With the Government hiking the duty on gold imports and the RBI restricting them through export obligations, there is a severe shortage of gold in the market.
From an average of 30 tonnes in June and July, gold imports dropped to less than 10 tonnes in August. So, how are jewellers managing to sustain operations?
Gold sales by exchange-traded funds (ETFs) and exchange of old jewellery are helping supplies, says Karan Vasa, Associate Vice-President at RiddiSiddhi Bullions, one of India’s largest importers and a leading dealer for gold funds.
A large number of investors in gold ETFs have sold their holdings in recent months. Numbers from the Association of Mutual Funds of India (AMFI) show that assets under management of gold ETFs stood at Rs 11,828 crore in August, after a net outflow of over Rs 1,000 crore in the last six months.
As all gold ETF units are backed by physical gold, these funds have been selling their hoard of gold. The aggregate holdings of gold funds have declined by about 4,000 kg or four tonnes. Goldman Sachs gold BeES, India’s largest gold ETF, which held about 11.96 tonnes in March, now holds only 9.94 tonnes.

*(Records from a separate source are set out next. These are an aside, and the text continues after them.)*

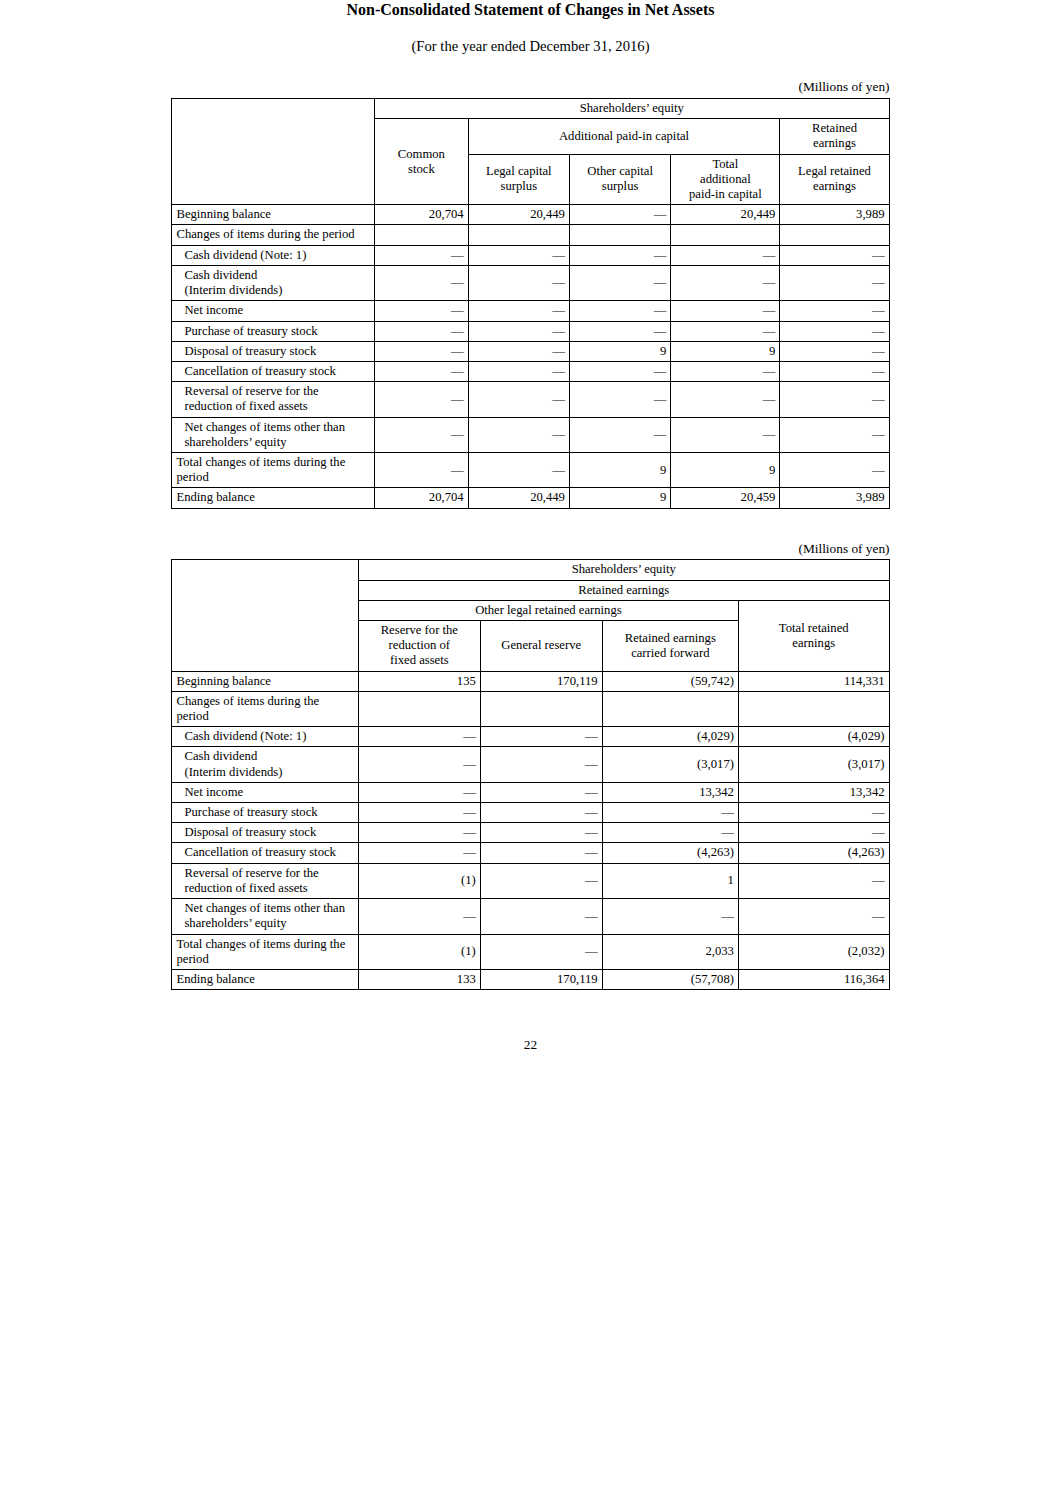Non-Consolidated Statement of Changes in Net Assets
(For the year ended December 31, 2016)
(Millions of yen)
| | Shareholders’ equity |
| --- | --- |
| Common stock | Additional paid-in capital | Retained earnings |
| Legal capital surplus | Other capital surplus | Total additional paid-in capital | Legal retained earnings |
| Beginning balance | 20,704 | 20,449 | — | 20,449 | 3,989 |
| Changes of items during the period | | | | | |
| Cash dividend (Note: 1) | — | — | — | — | — |
| Cash dividend (Interim dividends) | — | — | — | — | — |
| Net income | — | — | — | — | — |
| Purchase of treasury stock | — | — | — | — | — |
| Disposal of treasury stock | — | — | 9 | 9 | — |
| Cancellation of treasury stock | — | — | — | — | — |
| Reversal of reserve for the reduction of fixed assets | — | — | — | — | — |
| Net changes of items other than shareholders’ equity | — | — | — | — | — |
| Total changes of items during the period | — | — | 9 | 9 | — |
| Ending balance | 20,704 | 20,449 | 9 | 20,459 | 3,989 |
(Millions of yen)
| | Shareholders’ equity |
| --- | --- |
| Retained earnings |
| Other legal retained earnings | Total retained earnings |
| Reserve for the reduction of fixed assets | General reserve | Retained earnings carried forward |
| Beginning balance | 135 | 170,119 | (59,742) | 114,331 |
| Changes of items during the period | | | | |
| Cash dividend (Note: 1) | — | — | (4,029) | (4,029) |
| Cash dividend (Interim dividends) | — | — | (3,017) | (3,017) |
| Net income | — | — | 13,342 | 13,342 |
| Purchase of treasury stock | — | — | — | — |
| Disposal of treasury stock | — | — | — | — |
| Cancellation of treasury stock | — | — | (4,263) | (4,263) |
| Reversal of reserve for the reduction of fixed assets | (1) | — | 1 | — |
| Net changes of items other than shareholders’ equity | — | — | — | — |
| Total changes of items during the period | (1) | — | 2,033 | (2,032) |
| Ending balance | 133 | 170,119 | (57,708) | 116,364 |
22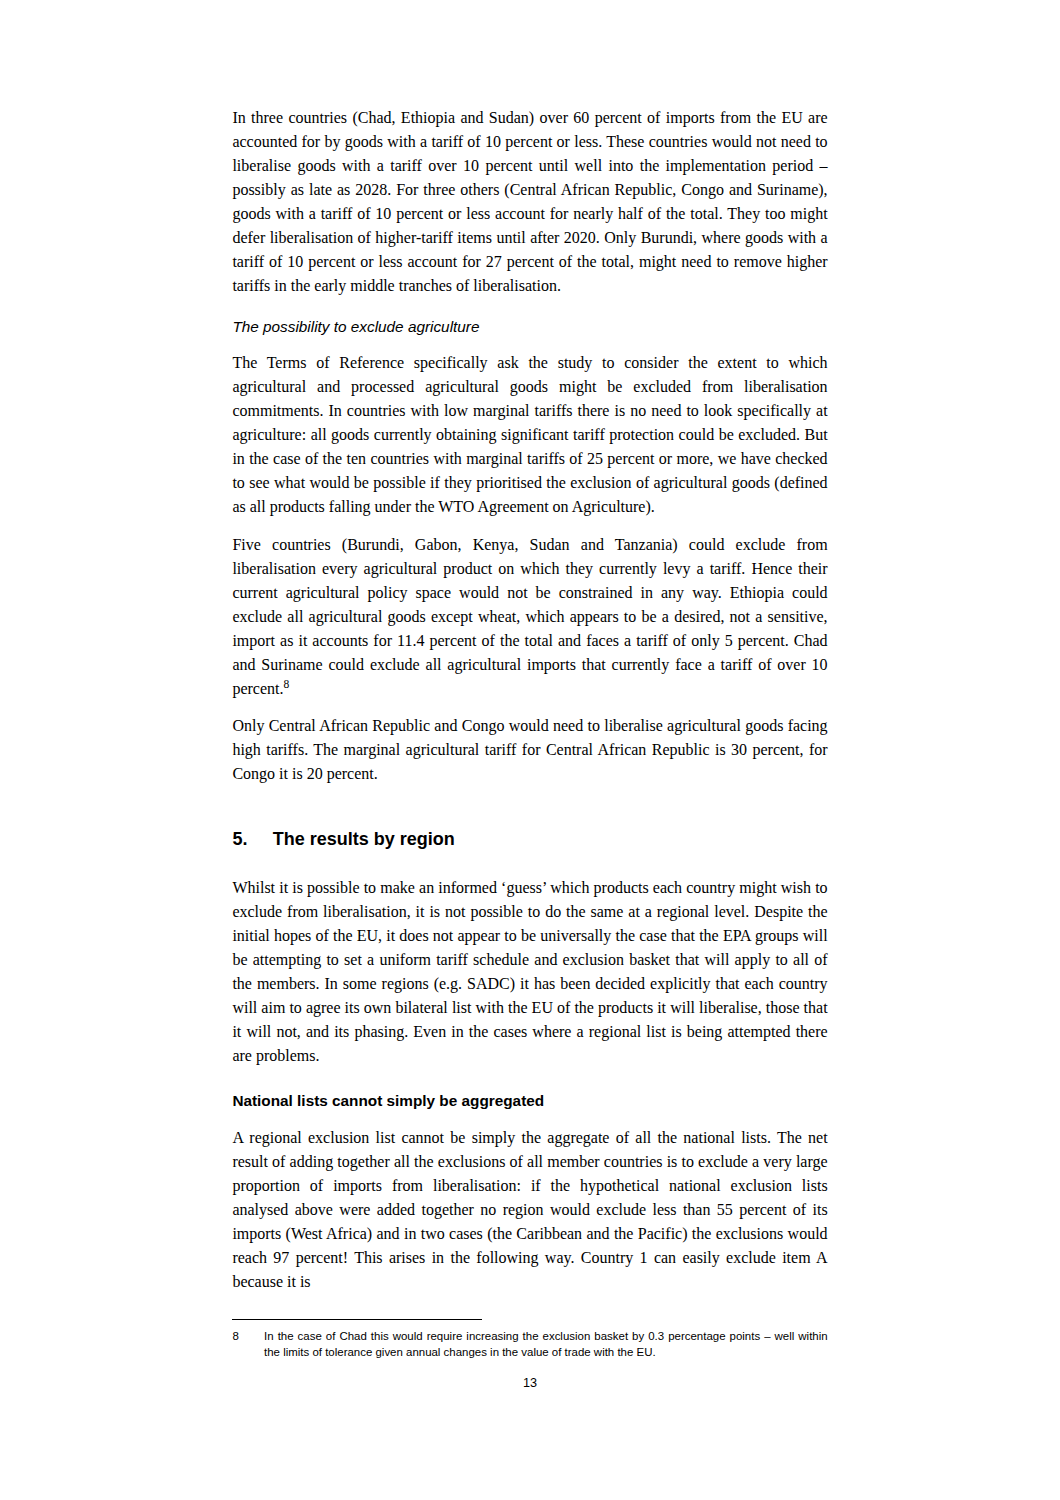In three countries (Chad, Ethiopia and Sudan) over 60 percent of imports from the EU are accounted for by goods with a tariff of 10 percent or less. These countries would not need to liberalise goods with a tariff over 10 percent until well into the implementation period – possibly as late as 2028. For three others (Central African Republic, Congo and Suriname), goods with a tariff of 10 percent or less account for nearly half of the total. They too might defer liberalisation of higher-tariff items until after 2020. Only Burundi, where goods with a tariff of 10 percent or less account for 27 percent of the total, might need to remove higher tariffs in the early middle tranches of liberalisation.
The possibility to exclude agriculture
The Terms of Reference specifically ask the study to consider the extent to which agricultural and processed agricultural goods might be excluded from liberalisation commitments. In countries with low marginal tariffs there is no need to look specifically at agriculture: all goods currently obtaining significant tariff protection could be excluded. But in the case of the ten countries with marginal tariffs of 25 percent or more, we have checked to see what would be possible if they prioritised the exclusion of agricultural goods (defined as all products falling under the WTO Agreement on Agriculture).
Five countries (Burundi, Gabon, Kenya, Sudan and Tanzania) could exclude from liberalisation every agricultural product on which they currently levy a tariff. Hence their current agricultural policy space would not be constrained in any way. Ethiopia could exclude all agricultural goods except wheat, which appears to be a desired, not a sensitive, import as it accounts for 11.4 percent of the total and faces a tariff of only 5 percent. Chad and Suriname could exclude all agricultural imports that currently face a tariff of over 10 percent.8
Only Central African Republic and Congo would need to liberalise agricultural goods facing high tariffs. The marginal agricultural tariff for Central African Republic is 30 percent, for Congo it is 20 percent.
5. The results by region
Whilst it is possible to make an informed ‘guess’ which products each country might wish to exclude from liberalisation, it is not possible to do the same at a regional level. Despite the initial hopes of the EU, it does not appear to be universally the case that the EPA groups will be attempting to set a uniform tariff schedule and exclusion basket that will apply to all of the members. In some regions (e.g. SADC) it has been decided explicitly that each country will aim to agree its own bilateral list with the EU of the products it will liberalise, those that it will not, and its phasing. Even in the cases where a regional list is being attempted there are problems.
National lists cannot simply be aggregated
A regional exclusion list cannot be simply the aggregate of all the national lists. The net result of adding together all the exclusions of all member countries is to exclude a very large proportion of imports from liberalisation: if the hypothetical national exclusion lists analysed above were added together no region would exclude less than 55 percent of its imports (West Africa) and in two cases (the Caribbean and the Pacific) the exclusions would reach 97 percent! This arises in the following way. Country 1 can easily exclude item A because it is
8
In the case of Chad this would require increasing the exclusion basket by 0.3 percentage points – well within the limits of tolerance given annual changes in the value of trade with the EU.
13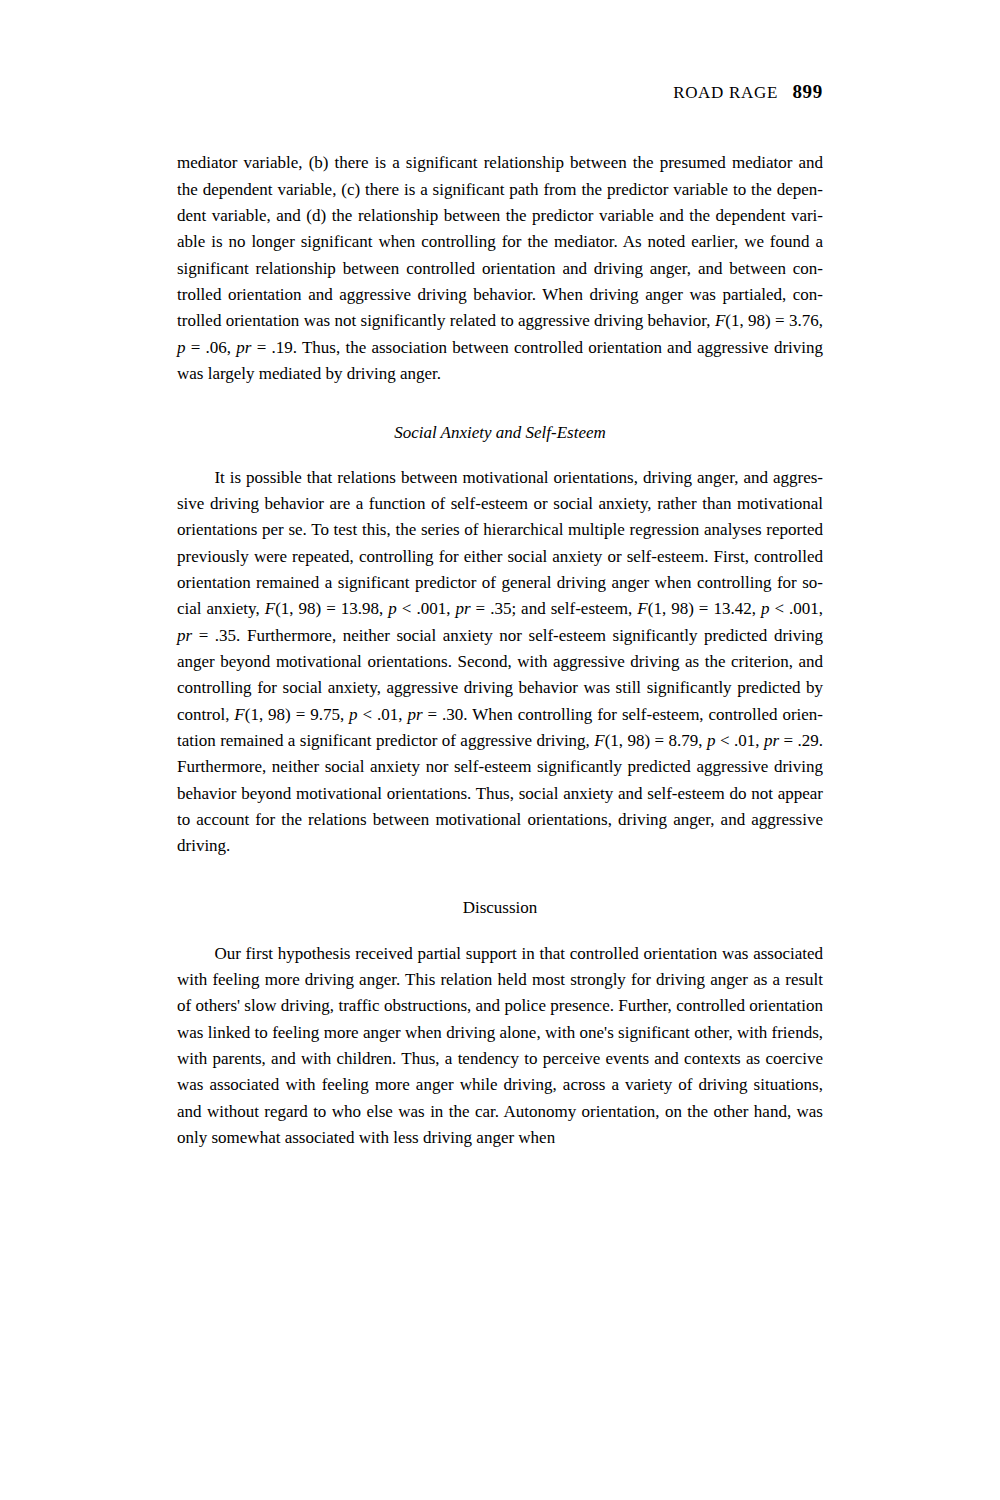ROAD RAGE 899
mediator variable, (b) there is a significant relationship between the presumed mediator and the dependent variable, (c) there is a significant path from the pre­dictor variable to the dependent variable, and (d) the relationship between the predictor variable and the dependent variable is no longer significant when con­trolling for the mediator. As noted earlier, we found a significant relationship between controlled orientation and driving anger, and between controlled orien­tation and aggressive driving behavior. When driving anger was partialed, con­trolled orientation was not significantly related to aggressive driving behavior, F(1, 98) = 3.76, p = .06, pr = .19. Thus, the association between controlled orien­tation and aggressive driving was largely mediated by driving anger.
Social Anxiety and Self-Esteem
It is possible that relations between motivational orientations, driving anger, and aggressive driving behavior are a function of self-esteem or social anxiety, rather than motivational orientations per se. To test this, the series of hierarchical multiple regression analyses reported previously were repeated, controlling for either social anxiety or self-esteem. First, controlled orientation remained a sig­nificant predictor of general driving anger when controlling for social anxiety, F(1, 98) = 13.98, p < .001, pr = .35; and self-esteem, F(1, 98) = 13.42, p < .001, pr = .35. Furthermore, neither social anxiety nor self-esteem significantly pre­dicted driving anger beyond motivational orientations. Second, with aggressive driving as the criterion, and controlling for social anxiety, aggressive driving behavior was still significantly predicted by control, F(1, 98) = 9.75, p < .01, pr = .30. When controlling for self-esteem, controlled orientation remained a signifi­cant predictor of aggressive driving, F(1, 98) = 8.79, p < .01, pr = .29. Further­more, neither social anxiety nor self-esteem significantly predicted aggressive driving behavior beyond motivational orientations. Thus, social anxiety and self-esteem do not appear to account for the relations between motivational orienta­tions, driving anger, and aggressive driving.
Discussion
Our first hypothesis received partial support in that controlled orientation was associated with feeling more driving anger. This relation held most strongly for driving anger as a result of others' slow driving, traffic obstructions, and police presence. Further, controlled orientation was linked to feeling more anger when driving alone, with one's significant other, with friends, with parents, and with children. Thus, a tendency to perceive events and contexts as coercive was asso­ciated with feeling more anger while driving, across a variety of driving situa­tions, and without regard to who else was in the car. Autonomy orientation, on the other hand, was only somewhat associated with less driving anger when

However, gold sales by ETFs aren’t enough to meet domestic demand, Vasa adds, as the jewellery industry’s requirement is several times more. The 14 listed gold ETFs in the country hold a total 38 tonnes. This is what Indians purchase in a single month in the form of jewellery.
Sale of old jewellery by consumers is helping bridge the shortfall too, says Haresh Soni, Chairman of All-India Gems & Jewellery Foundation. “Generally, 20 per cent of the supply in the market is from recycled gold but today the proportion is much more. The rise in price of gold has seen more people trading in their old jewellery.”
In the last few months, several leading jewellers have announced offers such as Rs 50-100 per gram extra on exchange of gold ornaments. Some jewellers are even willing to swap old gold for cash, which they never did earlier.
Waning investments
While jewellery demand has been holding up, investment demand for gold has taken a hard knock this year. August saw the largest monthly outflow, of Rs 588 crore, from gold ETFs, in recent years. This is despite the ban on other investment avenues such as gold bar/coin sales by banks and the National Spot Exchange’s e-series.
Chirag Mehta, Fund Manager-Quantum Gold Fund, says, “We saw profit-booking in gold on account of prices rallying in a short span of time to record highs. This is mainly contributed by the sharp depreciation in the rupee value.”
Between April and August, gold prices have shot up from Rs 2,560 to Rs 3,300/gm, a 29 per cent return. Sellers seem keen to cash in on these returns while the going is good. Fears about a rollback in stimulus by the US Fed in recent months and worries that this would dent gold prices, also discouraged gold ETF investors, say fund houses.